From our perspective, one of the important lessons from the past month is that the typical cross-asset correlations that multi asset managers rely upon will be challenged for the foreseeable future. With governments engaged in significant spending and central banks deploying multiple measures to ensure this spending can be financed cheaply, we cannot expect government bonds to provide a diversifying source of returns to reduce equity risk in a multi asset portfolio. Until the pandemic is well behind us, we expect yields to move within a fairly tight range regardless of what equities may be doing, much as they did during World War II. While we were concerned that a day would come when low yields and anemic growth would push fiscal and monetary policy to coordinate and finance spending, we did not expect it to come as quickly as it did.

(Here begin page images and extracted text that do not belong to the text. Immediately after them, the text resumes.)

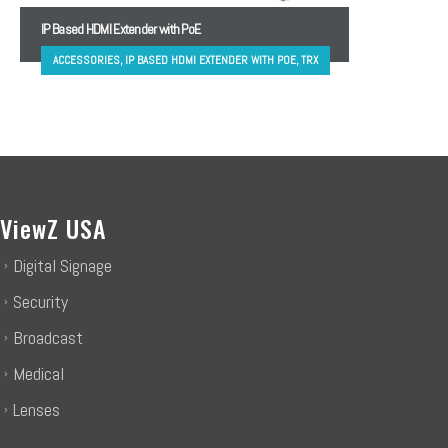
IP Based HDMI Extender with PoE
ACCESSORIES, IP BASED HDMI EXTENDER WITH POE, TRX
ViewZ USA
Digital Signage
Security
Broadcast
Medical
Lenses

The elevated-but-stable level of the VIX will also pose a challenge in the near-term for investors looking to hedge their equity exposure by a long position in VIX futures. With October, November, and December contracts all around 32, investors are expecting daily equity moves of over 2% for the next few months. While such moves are not uncommon, there would need to be a sustained downturn to make the current level of pricing attractive.

In the land of the blind, the one-eyed man is king

In our view, currencies are a critical source of diversifying returns in this current environment of low yields and high volatility. From a strategic perspective, systematically harvesting the value premia embedded in currencies should provide an uncorrelated return stream. Indeed, the Barclays G10 FX Value index was up 1.1% in September and 8.2% on a year-to-date basis. From a tactical perspective, they can provide a useful source of alpha. As we discussed last week, the US dollar is in a particularly interesting spot where short-term factors are positive whereas the longer-term factors are negative. Indeed, it was supported by the market correction in September and rose against nearly all developed world peers (excluding the Japanese yen). However, against emerging market currencies, it could not hold its own: it fell -1.1% against the South African rand, -0.9% against the Chinese yuan, -1.3% against the Taiwanese dollar, and -1.5% against the Korean won. The case for Asian currencies against the US dollar is especially strong. The combination of negative real yields in the US, current account surpluses in some countries, and the direct and indirect impacts of the strong Chinese economic recovery on the rest of the region should support a broad basket of Asian currencies against the greenback.

Unigestion Nowcasting

World Growth Nowcaster

World Growth Nowcaster

World Inflation Nowcaster

World Inflation Nowcaster

Market Stress Nowcaster

Market Stress Nowcaster

Weekly Change

  • Our World Growth Nowcaster increased last week: an excellent batch of Japanese data helped, while most countries are now showing strong signs of normalisation. Our World Growth Nowcaster is now in positive territory.
  • Our World Inflation Nowcaster declined marginally last week, largely because US data has been down. Overall, inflation surprise risk is very low.
  • Last week, our Market Stress Nowcaster remained stable in spite of a volatile period. Liquidity improved while volatility and spreads remained higher.